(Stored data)

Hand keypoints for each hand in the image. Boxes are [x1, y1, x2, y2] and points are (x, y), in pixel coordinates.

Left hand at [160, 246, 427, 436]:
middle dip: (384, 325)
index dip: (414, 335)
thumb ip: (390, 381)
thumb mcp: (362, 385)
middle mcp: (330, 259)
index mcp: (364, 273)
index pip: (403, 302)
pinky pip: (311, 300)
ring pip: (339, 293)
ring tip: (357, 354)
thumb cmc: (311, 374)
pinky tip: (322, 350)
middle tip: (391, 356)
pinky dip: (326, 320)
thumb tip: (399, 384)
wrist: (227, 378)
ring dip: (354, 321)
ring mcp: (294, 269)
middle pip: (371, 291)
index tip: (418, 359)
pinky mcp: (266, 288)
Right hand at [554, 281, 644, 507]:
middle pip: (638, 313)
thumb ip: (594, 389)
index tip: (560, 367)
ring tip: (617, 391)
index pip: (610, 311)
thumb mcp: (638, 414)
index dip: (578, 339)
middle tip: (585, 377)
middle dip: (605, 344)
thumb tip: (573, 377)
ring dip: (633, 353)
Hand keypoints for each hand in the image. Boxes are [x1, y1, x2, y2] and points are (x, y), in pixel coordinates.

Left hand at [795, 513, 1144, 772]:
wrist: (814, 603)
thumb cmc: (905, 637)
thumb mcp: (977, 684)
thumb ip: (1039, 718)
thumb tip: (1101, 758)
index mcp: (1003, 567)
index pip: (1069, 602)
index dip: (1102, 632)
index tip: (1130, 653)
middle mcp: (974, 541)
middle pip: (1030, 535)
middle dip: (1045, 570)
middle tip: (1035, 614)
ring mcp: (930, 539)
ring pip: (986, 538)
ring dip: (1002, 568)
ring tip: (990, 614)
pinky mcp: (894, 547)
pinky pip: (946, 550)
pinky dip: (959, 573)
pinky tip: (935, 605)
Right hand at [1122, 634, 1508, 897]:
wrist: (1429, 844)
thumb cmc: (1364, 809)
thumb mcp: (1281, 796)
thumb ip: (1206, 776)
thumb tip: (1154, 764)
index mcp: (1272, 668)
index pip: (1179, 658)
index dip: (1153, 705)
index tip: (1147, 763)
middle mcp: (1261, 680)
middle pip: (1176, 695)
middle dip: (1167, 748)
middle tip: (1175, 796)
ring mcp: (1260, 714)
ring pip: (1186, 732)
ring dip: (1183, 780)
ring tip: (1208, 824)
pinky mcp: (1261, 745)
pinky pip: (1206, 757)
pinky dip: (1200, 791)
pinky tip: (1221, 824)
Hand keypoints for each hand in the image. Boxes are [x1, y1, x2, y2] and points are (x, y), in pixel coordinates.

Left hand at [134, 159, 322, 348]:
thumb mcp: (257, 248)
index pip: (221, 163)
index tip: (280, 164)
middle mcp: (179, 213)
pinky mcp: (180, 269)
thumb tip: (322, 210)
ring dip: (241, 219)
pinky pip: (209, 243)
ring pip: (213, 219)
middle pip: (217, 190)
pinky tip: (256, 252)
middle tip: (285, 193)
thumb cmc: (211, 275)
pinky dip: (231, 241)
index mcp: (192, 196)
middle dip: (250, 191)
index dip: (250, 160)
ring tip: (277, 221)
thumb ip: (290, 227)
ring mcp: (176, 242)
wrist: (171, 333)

- **About this task**
Retype only this portion of the data above: the line containing "pinky mcp: (1261, 745)", the line containing "index tip: (280, 164)", and all lines between them, exactly.

- **Expected answer**
pinky mcp: (1261, 745)
pinky pip: (1206, 757)
pinky dip: (1200, 791)
pinky tip: (1221, 824)
Hand keypoints for each hand in the image. Boxes are [x1, y1, x2, y2] and points are (x, y), in pixel coordinates.

Left hand at [134, 159, 322, 348]:
thumb mcp: (257, 248)
index pip: (221, 163)
index tip: (280, 164)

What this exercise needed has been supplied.